By contrast, his partner Ally (played by Daisy Haggard), manages to run a recording studio and - wildly - has the ability to read a story to their two young children while she's technically asleep.

But with full-time careers, ageing parents, a mortgage, upheavals in their relationship and the unenviable curveballs of parenting to contend with, it was always set to be a tale of two halves.

"We are trying to make something hopefully true, open, relevant - certainly for anyone who has ever had small children!" reasons Freeman.

"I just noticed that, when people ask new parents, 'How's it going?', they always say, 'It's just amazing, isn't it?', no matter how awful it actually is.

"I think, 'When are we going to cut this nonsense?' Yes, of course, it's amazing. Once you've had kids, that is the reason to be alive, the most important thing in your life. That, to me, goes without saying. But what doesn't go without saying is how angry you are at times."

"This feels like a very real insight into the harder parts of parenting - that will appeal to people," Haggard concurs. "And it's nice seeing parents swear at their kids because we've all done it."

So, just how much of Paul and Ally is a true fit? "Loads of it. Pretty much all the stuff in the show has either happened to me, Chris, or Simon," Freeman says. "Obviously, because I'm playing him, it's very me. I tried to be myself as much as possible."

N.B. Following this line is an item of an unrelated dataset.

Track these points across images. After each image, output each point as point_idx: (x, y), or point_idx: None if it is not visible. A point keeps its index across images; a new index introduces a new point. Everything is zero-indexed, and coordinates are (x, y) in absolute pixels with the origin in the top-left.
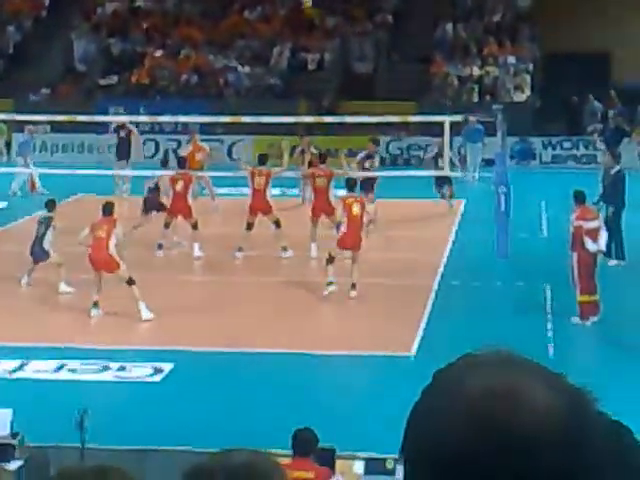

As for Ally, "She's a strong, independent, career-minded, working mother. She's no-nonsense," chimes Haggard (41), who is the real-life godmother to Freeman's kids. "She's the good cop to Paul's bad cop, but she's no pushover."

"We deliberately wanted to make Paul and Ally, not rich, not dirt poor, and in a reasonably happy marriage," Freeman says. "They haven't got the world against them, so that can't be the reason why he has these fits of rage. That was the thing with me as a father. Whenever I would get those moods, of course the first thing I would do is go, 'Why am I feeling like this? I've got a really fortunate life'. I didn't have the excuse of living on £60 a week."

"Kids do make you angrier than anything, because they're really quite irritating," empathises Haggard. "They are so annoying, because you can't control them and they don't do what you expect.

"As a parent, you often end up losing your temper to win, but, of course, then you don't win. You just feel rubbish.

"Your children are gorgeous, creative and amazing, but they also drive you mad."

"In my case, I think parenting has helped make me a better person by highlighting what needed to get better," Freeman confides. "It's a shock, because you have gone through life thinking you're a good person and then suddenly you become a parent and you find out that you aren't necessarily."

So, what's the takeaway message?

"That parents sometimes can be quite spiky and really, really not nice middle-class liberals," he responds. "But we don't tend to either admit those feelings to ourselves and certainly not to other people."

As for a second series, there's certainly the mileage, the duo concede.

"I'd be very interested," says Haggard. "Yes," Freeman agrees. "In fact, there is no end of stories if you're a parent, or if you're married, is there?"